Tuesday, April 11, 2006

An Hommage to Fenway


Nothing resonates through New England as Opening Day at Fenway Park. The first home game of the Red Sox is as sure a sign spring has arrived in New England as the crocuses blooming. Fenway Park, our own little band box originally opening in 1912 the same week the Titanic sank with seats too small, too many posts obstructing our view, way too little parking, standing puddles after a rain delay and facilities clearly built in 1912. Yet, no greater monument to the first church of baseball exists today. The only park that even comes close anymore is sited in Chicago where the Cubs annually endure another year of frustration. If by some miracle the Sox and Cubs ever meet in the World Series, more innings will be played in that series than has ever been played in history and at the last out, the world will end. Revelations will have nothing on this experience.

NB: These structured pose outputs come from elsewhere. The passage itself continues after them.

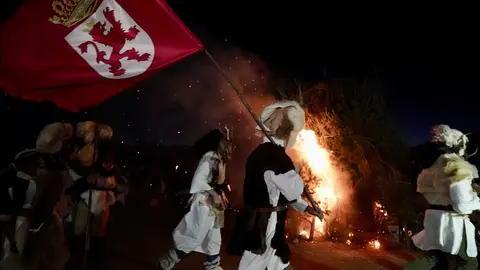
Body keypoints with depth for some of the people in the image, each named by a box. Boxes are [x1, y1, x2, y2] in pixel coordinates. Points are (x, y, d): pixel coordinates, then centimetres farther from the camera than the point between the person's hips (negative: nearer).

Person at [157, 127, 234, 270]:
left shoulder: (218, 158, 12)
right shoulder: (210, 156, -14)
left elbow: (219, 182, 5)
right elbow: (198, 179, -21)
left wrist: (222, 164, -3)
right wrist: (214, 194, -19)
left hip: (212, 206, 9)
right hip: (203, 204, -9)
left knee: (214, 240, 12)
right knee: (193, 238, 2)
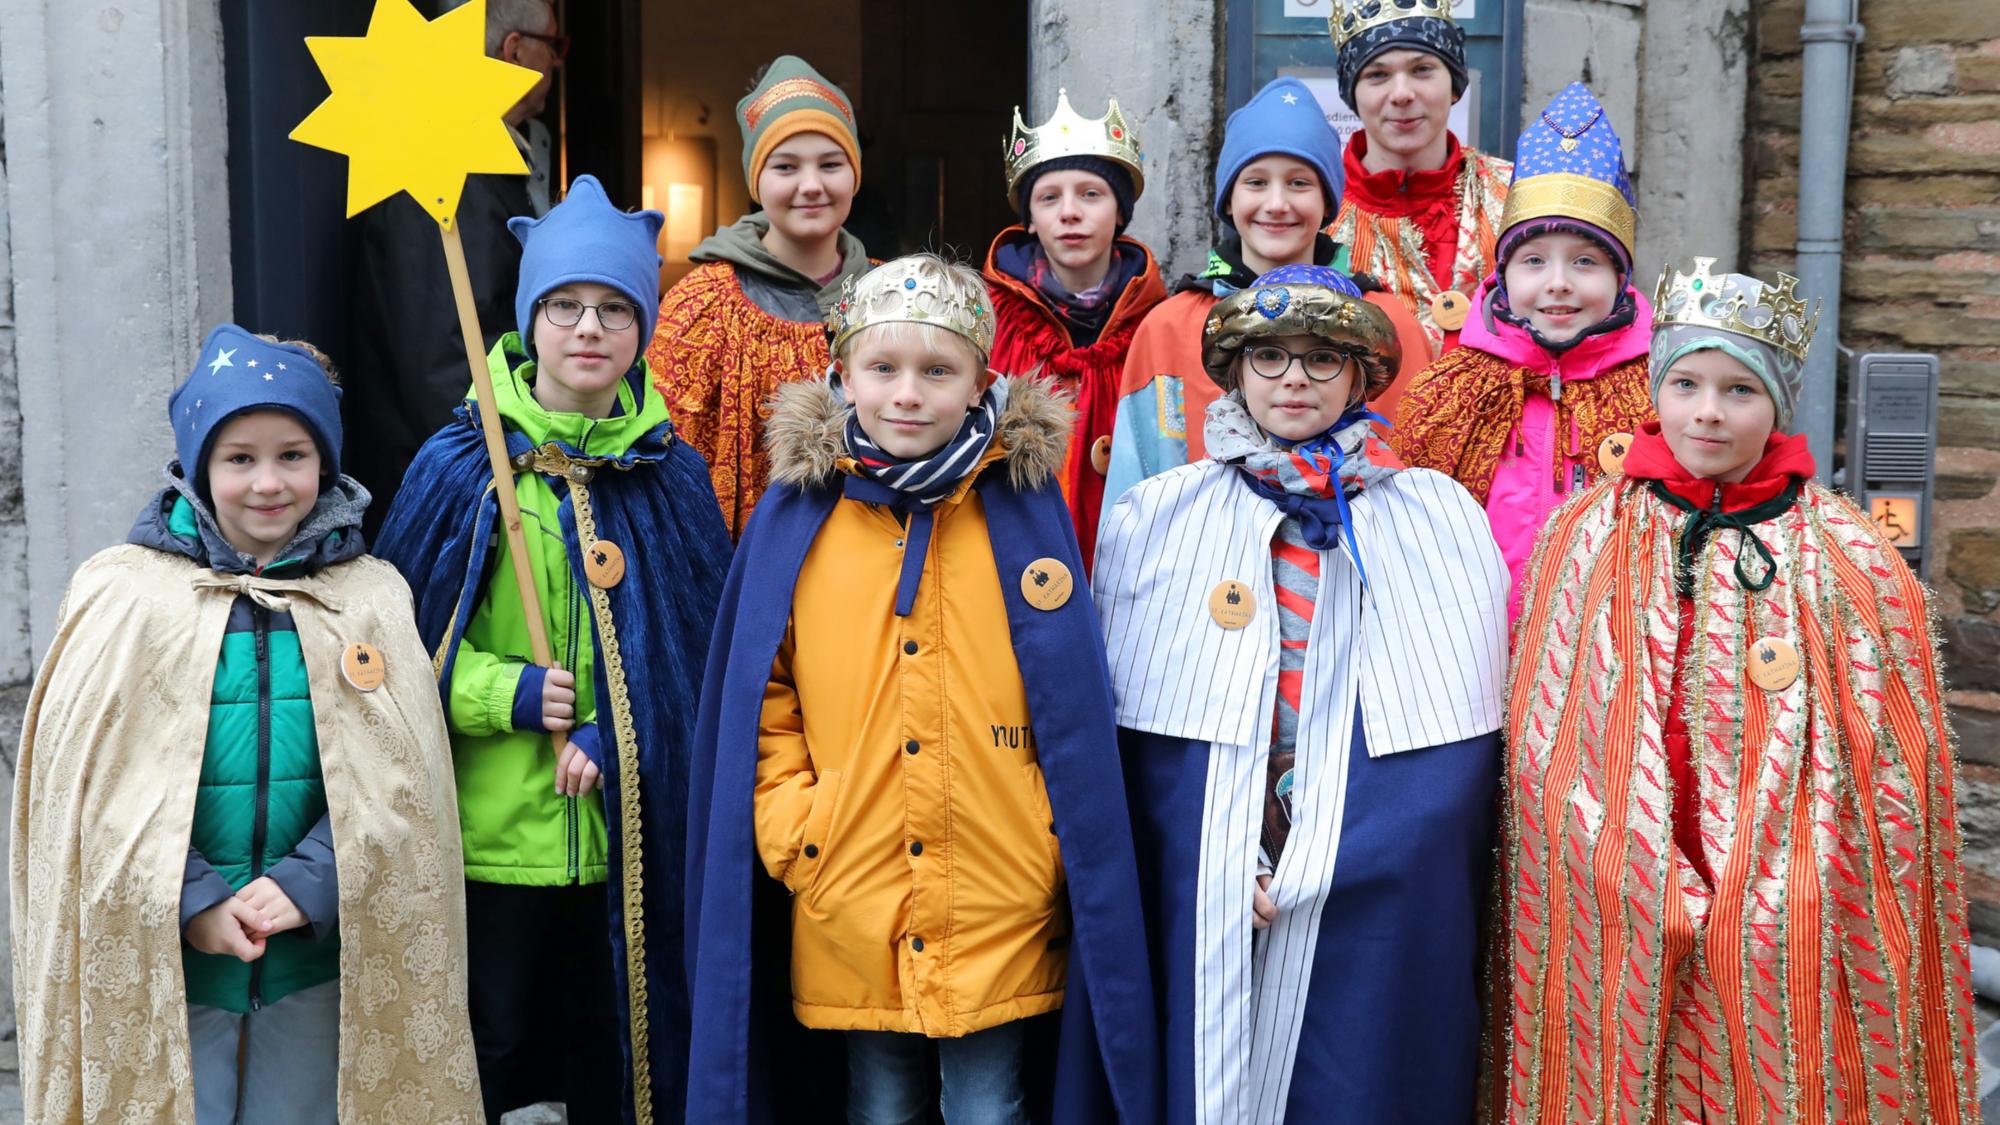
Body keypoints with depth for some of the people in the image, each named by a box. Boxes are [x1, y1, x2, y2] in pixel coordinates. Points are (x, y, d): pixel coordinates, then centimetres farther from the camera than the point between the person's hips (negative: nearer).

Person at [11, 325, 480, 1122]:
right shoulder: (122, 594, -2)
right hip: (155, 970, -1)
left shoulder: (371, 599, 2)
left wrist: (306, 881, -15)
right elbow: (91, 782, -5)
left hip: (317, 967, 2)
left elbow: (397, 781, -2)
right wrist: (189, 900, -14)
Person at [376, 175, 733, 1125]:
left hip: (630, 830, 2)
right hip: (490, 828, -1)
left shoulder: (672, 474, 3)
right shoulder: (460, 466, -2)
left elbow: (705, 649, 4)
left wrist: (616, 739, -10)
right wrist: (510, 694, -17)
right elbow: (404, 637, -2)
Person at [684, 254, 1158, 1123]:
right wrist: (790, 825, -4)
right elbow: (759, 693, 5)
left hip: (1000, 910, -1)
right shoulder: (796, 514, 0)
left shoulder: (1027, 506, -1)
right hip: (850, 910, 1)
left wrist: (1055, 837, -3)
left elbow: (1073, 698, 3)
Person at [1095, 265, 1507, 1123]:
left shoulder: (1444, 521, 5)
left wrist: (1316, 870, -9)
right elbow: (1121, 720, 3)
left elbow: (1461, 732, 0)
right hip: (1199, 899, 0)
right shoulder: (1153, 519, 6)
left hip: (1381, 907, 0)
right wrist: (1234, 869, -9)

Yet, Fenway is our band box, it's our house of memories, it's our linkage between the many generations of fans. It's my memories of sitting with my grandfather bemoaning whatever the most current plight of some Red Sox player who was not performing up to the exhalted expectations placed upon him by the Boston media writers. It's where Ted Williams roamed left field knowing every bump and dent in the Green Monster to play the caroms, it's Mel Parnell pitching brilliantly and losing another 2-1 game, it's Carl Yastremski alone dragging the team to the Series in 1967, it's Luis Tiant in 1975 looking every fan in the park in the eye before delivering another pitch, it's Dick Stuart hitting two home runs but allowing three runs in on errors (they didn't call him Dr. Stoneglove for nothing), it's year after year after year of wonderful and haunting memories. Too many games I've watched between my fingers chanting whatever mantra I thought could lead them to victory.

Yes, today is Opening Day the rebirth of another baseball year and the rebirth of the memories of my youth. Nothing is ever wrong on Opening Day; the grass is greener, the sky is bluer, the hopes never more optimistic. Let the reality begin.